Parkerson dodaje, że ceny uniemożliwiają wielu potencjalnym tancerzom szkolenie. „Istnieją programy, za które można zapłacić, ale są one bardzo drogie. Szkoły baletowe są teraz bardzo drogie. Wiele osób nie może nawet o tym myśleć. Nasze ceny są o 50-75 procent niższe niż w głównych akademiach baletu. Staramy się dać ludziom doświadczenie baletu i tańca. Oto przykład profesjonalisty w naszej pracowni. Wielu naszych tancerzy to byli członkowie zespołu Dance Theatre of Harlem. Od momentu założenia firmy chciałem, aby firma wyglądała jak gmina. Obecnie w Nowym Jorku nie brakuje tancerzy. Jest kilku fantastycznie wyszkolonych tancerzy, których warto zobaczyć więcej ”. Dodaje, że Brooklyn Ballet jest w stanie zapewnić im taką ekspozycję.

The Brooklyn Ballet i Dziadek do orzechów z Brooklynu są oczywiście dziełem miłości do Parksersona. „Zaczęłam trenować późno w Bostonie i nie miałam rodziców, którzy przyprowadzali mnie do tańca” - mówi. „W szóstej klasie ktoś z mojej klasy był tancerzem baletowym i byłem zdeterminowany, aby dowiedzieć się, jak trenować. Miałem wspomnienia o kochaniu baletu, kiedy byłem mały. Po prostu musiałem to zrobić sam. Wsiadłem do pociągu do Boston Ballet i brałem lekcje w małym miasteczku, w którym byłem. Było ciężko, ale pracowałem jak szalony. Miałem 5'6 ”i nie miałem przedłużenia, kiedy zaczynałem. Pracowałem do tego stopnia, że ​​mogłem być w corps de ballet. Tańczyłem w Europie i w końcu wróciłem do Stanów i do tego czasu zajmowałem się choreografią. Kiedy Dance Theatre of Harlem upadł, było tak wiele rozmów o desegregacji zespołów tanecznych ”.

Brooklyn Ballet

Brooklyn Ballet „The Brooklyn Nutcracker”. Zdjęcie Julie Lemberger.

Dodaje, że w 2002 r. „Bez myślenia” było, że jeśli „mamy nazywać siebie Brooklyn, tancerze z zespołu muszą odzwierciedlać różnorodność Brooklynu”. Byłem podekscytowany pomysłem budowania publiczności wokół baletu. W pewnym momencie poszedłem na występ taneczny i pokaz talentów i byłem bardziej rozbawiony pokazem talentów.
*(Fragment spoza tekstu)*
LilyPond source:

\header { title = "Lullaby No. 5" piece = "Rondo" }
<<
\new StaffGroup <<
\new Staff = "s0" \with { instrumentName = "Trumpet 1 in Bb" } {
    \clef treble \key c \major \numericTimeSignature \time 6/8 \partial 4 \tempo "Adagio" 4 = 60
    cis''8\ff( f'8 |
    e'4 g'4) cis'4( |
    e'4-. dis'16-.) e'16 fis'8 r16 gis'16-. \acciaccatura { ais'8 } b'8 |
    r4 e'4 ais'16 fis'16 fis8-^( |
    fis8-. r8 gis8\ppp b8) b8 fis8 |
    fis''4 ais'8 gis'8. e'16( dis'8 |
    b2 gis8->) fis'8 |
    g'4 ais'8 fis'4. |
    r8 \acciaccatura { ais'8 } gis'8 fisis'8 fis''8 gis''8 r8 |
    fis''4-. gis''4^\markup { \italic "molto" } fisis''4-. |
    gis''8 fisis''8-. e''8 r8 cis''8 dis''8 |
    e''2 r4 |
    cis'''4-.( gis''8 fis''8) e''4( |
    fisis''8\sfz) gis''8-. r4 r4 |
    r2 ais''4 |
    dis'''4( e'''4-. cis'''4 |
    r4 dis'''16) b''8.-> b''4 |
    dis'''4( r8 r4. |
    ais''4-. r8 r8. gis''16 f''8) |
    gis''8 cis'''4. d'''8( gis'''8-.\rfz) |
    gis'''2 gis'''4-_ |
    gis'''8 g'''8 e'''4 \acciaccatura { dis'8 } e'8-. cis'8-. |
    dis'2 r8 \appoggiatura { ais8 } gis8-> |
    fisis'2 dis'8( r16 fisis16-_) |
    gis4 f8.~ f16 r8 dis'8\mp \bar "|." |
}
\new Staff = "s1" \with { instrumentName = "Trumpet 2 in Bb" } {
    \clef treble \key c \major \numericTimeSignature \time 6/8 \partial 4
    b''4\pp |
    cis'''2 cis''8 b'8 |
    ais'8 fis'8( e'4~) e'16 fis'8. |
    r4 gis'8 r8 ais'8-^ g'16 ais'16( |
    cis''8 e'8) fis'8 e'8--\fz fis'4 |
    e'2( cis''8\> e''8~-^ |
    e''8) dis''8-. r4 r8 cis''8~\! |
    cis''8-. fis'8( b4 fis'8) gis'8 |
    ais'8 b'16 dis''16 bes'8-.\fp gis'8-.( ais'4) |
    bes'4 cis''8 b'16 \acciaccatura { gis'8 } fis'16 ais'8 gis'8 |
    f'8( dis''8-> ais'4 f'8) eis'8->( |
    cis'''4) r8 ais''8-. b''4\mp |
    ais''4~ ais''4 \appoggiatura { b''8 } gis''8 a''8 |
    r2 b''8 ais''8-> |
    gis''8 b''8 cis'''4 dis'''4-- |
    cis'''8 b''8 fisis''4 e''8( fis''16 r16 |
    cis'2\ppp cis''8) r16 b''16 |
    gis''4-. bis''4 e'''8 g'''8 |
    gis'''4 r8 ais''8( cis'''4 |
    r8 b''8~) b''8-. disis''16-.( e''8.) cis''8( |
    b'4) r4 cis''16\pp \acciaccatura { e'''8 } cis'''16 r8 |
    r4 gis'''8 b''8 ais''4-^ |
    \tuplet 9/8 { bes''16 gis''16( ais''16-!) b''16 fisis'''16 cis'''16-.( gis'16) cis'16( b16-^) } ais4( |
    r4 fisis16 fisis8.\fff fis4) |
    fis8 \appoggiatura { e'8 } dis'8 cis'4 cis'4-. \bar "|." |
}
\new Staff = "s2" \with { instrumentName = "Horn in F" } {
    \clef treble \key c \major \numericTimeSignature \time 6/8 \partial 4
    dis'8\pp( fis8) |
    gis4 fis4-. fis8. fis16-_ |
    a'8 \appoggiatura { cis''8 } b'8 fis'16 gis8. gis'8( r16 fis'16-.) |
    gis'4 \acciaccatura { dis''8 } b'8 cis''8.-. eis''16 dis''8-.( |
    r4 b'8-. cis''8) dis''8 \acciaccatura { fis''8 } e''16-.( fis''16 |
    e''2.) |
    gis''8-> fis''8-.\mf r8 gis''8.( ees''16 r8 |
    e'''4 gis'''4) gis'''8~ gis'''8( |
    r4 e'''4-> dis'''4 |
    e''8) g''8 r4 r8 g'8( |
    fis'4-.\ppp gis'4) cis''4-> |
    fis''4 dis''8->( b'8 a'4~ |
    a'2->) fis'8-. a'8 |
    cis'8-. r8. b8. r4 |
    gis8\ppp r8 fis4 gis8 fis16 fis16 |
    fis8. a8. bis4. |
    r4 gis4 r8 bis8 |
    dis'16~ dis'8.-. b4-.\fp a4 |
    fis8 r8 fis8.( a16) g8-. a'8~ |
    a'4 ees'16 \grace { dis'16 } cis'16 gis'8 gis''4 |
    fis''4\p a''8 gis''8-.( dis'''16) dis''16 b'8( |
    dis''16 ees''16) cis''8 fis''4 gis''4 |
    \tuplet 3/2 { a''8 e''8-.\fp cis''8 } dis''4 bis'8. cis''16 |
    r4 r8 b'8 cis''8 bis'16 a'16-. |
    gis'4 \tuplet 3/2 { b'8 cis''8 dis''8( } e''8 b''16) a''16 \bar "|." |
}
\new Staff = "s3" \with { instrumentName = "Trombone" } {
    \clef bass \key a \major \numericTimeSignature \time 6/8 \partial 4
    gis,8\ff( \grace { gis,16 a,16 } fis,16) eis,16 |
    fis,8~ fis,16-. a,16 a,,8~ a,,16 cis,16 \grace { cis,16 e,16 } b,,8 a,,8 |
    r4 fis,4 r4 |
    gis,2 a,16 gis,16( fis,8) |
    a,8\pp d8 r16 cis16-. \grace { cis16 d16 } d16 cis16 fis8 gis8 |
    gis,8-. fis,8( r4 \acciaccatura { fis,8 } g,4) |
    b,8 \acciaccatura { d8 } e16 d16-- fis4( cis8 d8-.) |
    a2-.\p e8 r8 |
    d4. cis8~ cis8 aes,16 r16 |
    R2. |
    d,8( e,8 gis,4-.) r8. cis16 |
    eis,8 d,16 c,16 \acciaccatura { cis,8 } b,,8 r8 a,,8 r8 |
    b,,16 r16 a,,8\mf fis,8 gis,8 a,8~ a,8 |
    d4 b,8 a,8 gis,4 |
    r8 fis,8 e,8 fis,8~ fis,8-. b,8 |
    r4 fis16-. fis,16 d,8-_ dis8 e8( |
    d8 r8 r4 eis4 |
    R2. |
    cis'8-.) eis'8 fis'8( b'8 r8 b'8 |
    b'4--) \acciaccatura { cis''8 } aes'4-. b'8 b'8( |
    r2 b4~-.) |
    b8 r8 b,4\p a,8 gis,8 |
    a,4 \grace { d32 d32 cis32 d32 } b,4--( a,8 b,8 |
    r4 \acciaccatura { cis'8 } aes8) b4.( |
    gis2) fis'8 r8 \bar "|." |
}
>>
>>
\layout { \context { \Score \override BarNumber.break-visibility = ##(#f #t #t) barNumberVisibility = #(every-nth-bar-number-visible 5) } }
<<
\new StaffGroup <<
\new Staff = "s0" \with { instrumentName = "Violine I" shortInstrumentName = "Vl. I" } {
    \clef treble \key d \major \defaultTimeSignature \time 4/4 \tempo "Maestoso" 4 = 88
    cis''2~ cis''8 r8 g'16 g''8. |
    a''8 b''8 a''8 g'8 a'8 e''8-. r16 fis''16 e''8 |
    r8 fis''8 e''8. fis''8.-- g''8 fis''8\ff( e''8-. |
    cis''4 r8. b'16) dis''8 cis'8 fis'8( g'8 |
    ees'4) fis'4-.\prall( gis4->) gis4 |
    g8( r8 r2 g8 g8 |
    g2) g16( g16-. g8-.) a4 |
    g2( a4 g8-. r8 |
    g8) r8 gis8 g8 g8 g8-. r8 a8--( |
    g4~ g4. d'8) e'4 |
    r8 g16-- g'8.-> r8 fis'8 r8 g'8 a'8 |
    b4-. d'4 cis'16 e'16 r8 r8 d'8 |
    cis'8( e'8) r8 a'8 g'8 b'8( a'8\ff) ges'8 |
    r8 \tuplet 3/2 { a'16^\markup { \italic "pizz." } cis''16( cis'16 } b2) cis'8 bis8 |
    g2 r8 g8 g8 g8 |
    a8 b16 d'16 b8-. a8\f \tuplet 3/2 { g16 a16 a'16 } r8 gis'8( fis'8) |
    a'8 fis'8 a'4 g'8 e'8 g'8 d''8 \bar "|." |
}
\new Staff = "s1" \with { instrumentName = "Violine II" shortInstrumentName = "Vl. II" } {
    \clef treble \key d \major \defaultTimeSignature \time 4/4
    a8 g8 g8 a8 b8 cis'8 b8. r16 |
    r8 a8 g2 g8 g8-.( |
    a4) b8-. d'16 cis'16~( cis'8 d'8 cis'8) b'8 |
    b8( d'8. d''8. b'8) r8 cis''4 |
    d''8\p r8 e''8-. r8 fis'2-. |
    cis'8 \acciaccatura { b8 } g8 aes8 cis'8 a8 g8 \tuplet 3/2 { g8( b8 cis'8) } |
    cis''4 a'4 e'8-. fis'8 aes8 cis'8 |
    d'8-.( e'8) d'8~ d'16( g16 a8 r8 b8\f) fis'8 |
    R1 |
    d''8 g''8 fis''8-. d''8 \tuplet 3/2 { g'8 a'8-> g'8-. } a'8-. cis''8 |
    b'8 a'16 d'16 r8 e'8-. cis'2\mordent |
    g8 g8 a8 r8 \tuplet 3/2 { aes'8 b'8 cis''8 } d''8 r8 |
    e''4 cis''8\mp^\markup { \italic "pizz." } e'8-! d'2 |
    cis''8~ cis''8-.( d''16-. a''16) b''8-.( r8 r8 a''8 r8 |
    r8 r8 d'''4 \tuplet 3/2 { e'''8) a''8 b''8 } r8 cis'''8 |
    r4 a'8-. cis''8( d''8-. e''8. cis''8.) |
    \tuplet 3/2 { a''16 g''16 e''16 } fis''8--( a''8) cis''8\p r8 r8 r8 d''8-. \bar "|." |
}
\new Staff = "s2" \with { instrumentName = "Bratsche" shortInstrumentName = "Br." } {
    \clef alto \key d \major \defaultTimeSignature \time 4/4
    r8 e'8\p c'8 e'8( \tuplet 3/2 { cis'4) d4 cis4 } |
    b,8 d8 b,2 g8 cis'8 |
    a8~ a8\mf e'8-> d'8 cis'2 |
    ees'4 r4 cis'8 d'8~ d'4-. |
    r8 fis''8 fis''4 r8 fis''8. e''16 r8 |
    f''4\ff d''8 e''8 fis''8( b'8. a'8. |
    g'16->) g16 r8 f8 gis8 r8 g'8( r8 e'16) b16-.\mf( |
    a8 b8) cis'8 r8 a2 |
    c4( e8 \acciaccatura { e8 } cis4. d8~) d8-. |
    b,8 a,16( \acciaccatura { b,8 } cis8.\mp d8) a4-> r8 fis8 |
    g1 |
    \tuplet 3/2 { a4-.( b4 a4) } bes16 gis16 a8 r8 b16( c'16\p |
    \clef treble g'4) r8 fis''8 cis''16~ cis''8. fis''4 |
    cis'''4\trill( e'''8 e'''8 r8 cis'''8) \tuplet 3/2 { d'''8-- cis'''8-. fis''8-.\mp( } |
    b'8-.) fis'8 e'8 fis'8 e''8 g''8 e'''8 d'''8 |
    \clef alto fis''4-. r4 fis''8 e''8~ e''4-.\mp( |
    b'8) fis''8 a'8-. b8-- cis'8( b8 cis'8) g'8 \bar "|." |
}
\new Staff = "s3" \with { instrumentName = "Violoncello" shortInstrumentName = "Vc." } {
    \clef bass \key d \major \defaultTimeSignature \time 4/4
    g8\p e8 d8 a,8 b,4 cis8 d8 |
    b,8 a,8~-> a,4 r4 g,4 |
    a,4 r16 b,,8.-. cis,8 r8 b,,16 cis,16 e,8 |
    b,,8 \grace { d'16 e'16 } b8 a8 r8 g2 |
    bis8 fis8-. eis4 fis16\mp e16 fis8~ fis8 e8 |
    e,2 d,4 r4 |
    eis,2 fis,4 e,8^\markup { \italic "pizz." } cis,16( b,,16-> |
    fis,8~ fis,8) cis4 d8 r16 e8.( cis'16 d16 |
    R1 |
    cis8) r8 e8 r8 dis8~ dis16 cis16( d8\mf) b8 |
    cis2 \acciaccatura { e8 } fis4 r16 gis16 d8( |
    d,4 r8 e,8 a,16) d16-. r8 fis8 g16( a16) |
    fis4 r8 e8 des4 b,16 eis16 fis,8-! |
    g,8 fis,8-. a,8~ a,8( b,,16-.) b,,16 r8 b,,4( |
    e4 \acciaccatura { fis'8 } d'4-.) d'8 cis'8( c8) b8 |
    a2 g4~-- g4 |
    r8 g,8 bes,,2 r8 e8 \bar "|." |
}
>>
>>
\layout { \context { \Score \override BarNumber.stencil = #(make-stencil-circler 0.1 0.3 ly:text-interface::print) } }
Ci, którzy znali i tańczyli te dzieła, zawsze to dla nas ekscytujące. Co to za przeżycie, jeśli nie miałeś żadnego pokazu lub sam nie tańczyłeś? Uwielbiam Balanchine i Merce Cunningham, ale po tym wszystkim nie było dla mnie prawdziwego podniecenia. Włączanie społeczności do procesu i wnoszenie wyników procesu do społeczności tworzy żywy i energiczny produkt, z którym więcej osób się łączy i cieszy. To innowacyjne ”.

Parkerson kontynuuje: „Lubię podążać w nowych kierunkach, zamiast po prostu powtarzać to, co zostało zrobione wcześniej lub czynić to, co zostało zrobione wcześniej, bardziej skomplikowanym lub po prostu szybszym. Moim celem jest przyciągnięcie nowych widzów, którzy kochają taniec, pójdą zobaczyć taniec. Jeśli nie masz obsesji ani fascynacji tym, po co miałbyś iść, skoro nie łączy rzeczy w całość lub konceptualnie nie przynosi czegoś, co łączy się z ludźmi i gdzie oni są? ”

Aby uzyskać bilety i więcej informacji na temat Dziadek do orzechów z Brooklynu , która trwa 7-16 grudnia, wizyta brooklynballet.org/performances/2017/brooklyn-nutcracker .

Emily Yewell Volin z Taniec informuje.